• Письмо епископу Харьковскому Филарету (Гумилевскому) по поводу предполагаемого им составления жизнеописания святых Русской Церкви: «Говорить ли, или лучше молчать? Соответствовать ли откровенности, или скрыть рождающиеся мысли, по предосторожности, чтобы не нарушить мир? Сказать ли себе, как велят отцы, и как мне, конечно, время уже сказать себе: ты умер; не касайся того, что после тебя? Или вам, которому предлежит еще путь жизни и деятельности, указать нечто на пути, мимо чего лучше пройти поодаль
Между 6 и 21 января 1857 г. (без даты).
Письмо наместнику Лавры архимандриту Антонию (Медведеву): «На устроение Евангелия от имени Преосвященного Платона[255] я согласился; но о подробностях не стал писать на донесении, которое пойдет в Собор, а пишу к Вам особо… Сошествие Святого Духа изобразить на Евангелии сомневаюсь. Оно описано не в Евангелии, а в Деяниях апостольских. В воскресные дни, по чтении воскресного Евангелия, обыкновенно прикладываются к Евангелию; и особенно прилично, чтобы прикладывались к образу Воскресшего Спасителя. Апостолы, проповедники Евангелия, особенно называют себя свидетелями Воскресения Христова. Посему мне кажется более приличным, и с обычаем сообразным, изобразить на верхней доске Евангелия Воскресение Христово, но не по западному образу, как ныне делают, а по образу древней иконы. <…> Позвольте просить Вас, чтобы Вы берегли себя. Не надобно становиться в Троицком соборе у самой западной двери. Я становлюсь обыкновенно на второе место, но и здесь иногда чувствую течение воздуха в дверь. В день Богоявления надобно было Вам к литургии одеться не тяжело, а во время причастна переоблачиться и прибавить теплую одежду для крестного хода. <…> У о. Макария[256] были некоторые мысли очень своеобразные, как, например, мысль уйти за границу и где-нибудь умереть в безвестности, что не исполнилось потому, что в ночь пред начатием путешествия он занемог и вскоре скончался. Но он был искренний слуга Христа Бога; и, конечно, примечательно, что он во время нескорбное предрекал скорби за небрежение о распространении слова Божия, и скорби потом пришли. Мне приходит на мысль составленный о русском переводе Священного Писания восьмью архиереями и двумя протопресвитерами, необыкновенно полным Синодальным собранием, протокол послать Киевскому владыке, чтобы он размыслил, точно ли надобно ему одному остановить сие дело; ибо оно остановлено его мыслию, сообщенною графу Александру Петровичу» (Письма преподобному Антонию. Ч. 3. С. 8–9. № 1146).21 января.

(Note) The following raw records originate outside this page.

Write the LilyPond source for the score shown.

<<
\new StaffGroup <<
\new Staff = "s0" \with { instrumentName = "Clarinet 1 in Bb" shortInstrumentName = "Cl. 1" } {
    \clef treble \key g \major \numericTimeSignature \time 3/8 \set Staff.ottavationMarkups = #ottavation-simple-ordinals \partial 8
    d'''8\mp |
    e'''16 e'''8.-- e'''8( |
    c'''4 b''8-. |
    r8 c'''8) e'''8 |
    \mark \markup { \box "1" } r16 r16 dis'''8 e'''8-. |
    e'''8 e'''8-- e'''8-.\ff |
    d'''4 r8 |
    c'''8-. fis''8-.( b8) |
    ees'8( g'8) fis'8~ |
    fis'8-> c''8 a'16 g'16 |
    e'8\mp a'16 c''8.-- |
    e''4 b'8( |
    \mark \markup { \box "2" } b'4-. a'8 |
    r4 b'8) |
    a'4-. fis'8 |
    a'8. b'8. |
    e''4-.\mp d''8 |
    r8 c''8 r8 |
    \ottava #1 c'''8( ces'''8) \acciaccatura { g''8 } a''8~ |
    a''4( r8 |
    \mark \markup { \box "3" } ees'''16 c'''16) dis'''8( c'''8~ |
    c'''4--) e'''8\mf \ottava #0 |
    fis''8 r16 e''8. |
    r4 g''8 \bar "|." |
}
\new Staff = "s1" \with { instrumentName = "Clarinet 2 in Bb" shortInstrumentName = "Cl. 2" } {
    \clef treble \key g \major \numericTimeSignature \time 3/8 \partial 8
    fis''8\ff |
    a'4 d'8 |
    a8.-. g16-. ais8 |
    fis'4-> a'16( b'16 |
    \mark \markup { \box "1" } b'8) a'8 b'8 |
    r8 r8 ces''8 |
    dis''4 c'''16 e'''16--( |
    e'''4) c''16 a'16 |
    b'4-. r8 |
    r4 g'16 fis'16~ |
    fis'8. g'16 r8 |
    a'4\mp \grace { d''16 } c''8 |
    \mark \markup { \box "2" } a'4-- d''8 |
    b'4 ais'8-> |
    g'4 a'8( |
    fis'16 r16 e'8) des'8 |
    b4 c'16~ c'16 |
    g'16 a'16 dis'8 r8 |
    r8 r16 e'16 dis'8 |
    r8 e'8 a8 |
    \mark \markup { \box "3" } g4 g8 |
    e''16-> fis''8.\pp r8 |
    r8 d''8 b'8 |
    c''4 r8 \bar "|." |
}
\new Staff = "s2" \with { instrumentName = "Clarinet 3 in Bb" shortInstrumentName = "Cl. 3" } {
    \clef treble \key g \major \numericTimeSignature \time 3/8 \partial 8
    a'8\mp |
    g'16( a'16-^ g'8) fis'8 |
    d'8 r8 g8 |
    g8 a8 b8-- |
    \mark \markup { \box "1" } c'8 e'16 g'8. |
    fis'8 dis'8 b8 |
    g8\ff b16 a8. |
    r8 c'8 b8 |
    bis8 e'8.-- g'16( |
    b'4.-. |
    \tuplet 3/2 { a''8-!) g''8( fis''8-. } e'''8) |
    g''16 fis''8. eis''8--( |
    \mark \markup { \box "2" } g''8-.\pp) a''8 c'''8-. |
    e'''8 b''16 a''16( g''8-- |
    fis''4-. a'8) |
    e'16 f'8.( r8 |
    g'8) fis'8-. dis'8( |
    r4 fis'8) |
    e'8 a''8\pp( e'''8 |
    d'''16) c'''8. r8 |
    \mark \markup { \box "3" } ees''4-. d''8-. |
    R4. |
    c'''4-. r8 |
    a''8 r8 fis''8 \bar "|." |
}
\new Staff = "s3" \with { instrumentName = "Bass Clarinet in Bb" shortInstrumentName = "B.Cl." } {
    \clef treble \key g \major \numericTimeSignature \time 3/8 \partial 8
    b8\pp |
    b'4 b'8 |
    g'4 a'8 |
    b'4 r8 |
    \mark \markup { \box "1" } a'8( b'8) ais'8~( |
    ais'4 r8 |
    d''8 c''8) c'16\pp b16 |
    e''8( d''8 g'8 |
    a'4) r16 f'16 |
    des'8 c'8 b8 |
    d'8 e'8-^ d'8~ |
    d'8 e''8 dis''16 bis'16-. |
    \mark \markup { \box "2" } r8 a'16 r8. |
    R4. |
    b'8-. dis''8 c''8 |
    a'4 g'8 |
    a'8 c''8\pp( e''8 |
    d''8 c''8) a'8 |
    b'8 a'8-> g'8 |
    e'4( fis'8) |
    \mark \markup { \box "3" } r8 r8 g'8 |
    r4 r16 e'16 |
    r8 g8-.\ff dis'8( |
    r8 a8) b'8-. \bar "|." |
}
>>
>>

Письмо наместнику Лавры архимандриту Антонию (Медведеву): «Надпись на имеющем устроиться Евангелии может быть положена и в том месте, как Вы предлагали. <…> Благодарю за соображения Ваши об отоплении Успенского собора. Я и прежде полагал не касаться сего дела, когда меня не спрашивают; теперь спокойнее остаюсь при сей решимости» (Письма преподобному Антонию. Ч. 3. С. 9–10. № 1147).• Письмо наместнику Лавры архимандриту Антонию (Медведеву): «Догадка Ваша, что происходящее в училищной башне происходит от какой-нибудь отшедшей неумиротворенной души, по моему мнению, удобоприемлема. Кажется, это и не одна душа. Та темнее, которая стучала по ночам железными сапогами; и потому, после присутствия святыни, ей сделалось недоступно посещенное святынею место. Для другой оно осталось доступным, и притом днем, как менее чуждой света. Доброе дело совершить еще водоосвящение и панихиду» (Письма преподобному Антонию. Ч. 3. С. 10. № 1148).
23 января.
Резолюция о сельском священнике, написавшем в 1855 г. 80 проповедей на воскресные и праздничные дни: «Одобрительно трудолюбие. Но надобно советовать проповеднику, чтобы с более внимательным размышлением писал, чтобы и мысли были правильны, последовательны, и выражения предметам и слушателям соответствовали» (ДЧ. 1884. Ч. 1. № 1. С. 127).